1:30 AM Showtime Extreme
Rest Stop (2006 USA): We’re back in Frozen territory, people. Until 2005, not a single film entitled Rest Stop had ever been produced in the entire hundred years-plus history of cinema. Since 2005, we’ve had five of the damn things. So which one is this? Looks like it’s Rest Stop #2, a straight-to-video nail-biter about a young couple who encounter a serial killer and live (so to speak) to regret it.

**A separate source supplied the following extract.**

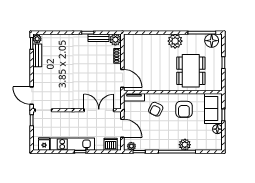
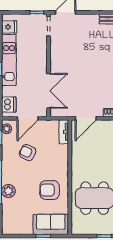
armchair: (156, 109) -> (28, 153), moved
floor lamp: (217, 129) -> (27, 229), removed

This is one of those movies that reminds you that you should never drive through Texas in the summer, but if you do, pee in a bottle and keep it in the car until you get to Houston.

Monday 6/25/12

12:30 PM Showtime 2
Smoke Signals (1998 USA-CAN): A wry comedy-drama of contemporary Indian life based on a book by Sherman Alexie, Smoke Signals features Evan Adams as Thomas Builds-the-Fire, a homely, bespectacled type who inveigles himself into a road trip with perfunctory pal Victor Joseph (Adam Beach). Victor’s on his way to Phoenix to pick up the ashes of his estranged father, and grudgingly accepts his traveling companion in exchange for a free bus ticket. What follows is the most entertaining big screen bus journey since Midnight Cowboy, and the film benefits further from fine supporting turns by Gary Farmer and Tantoo Cardinal.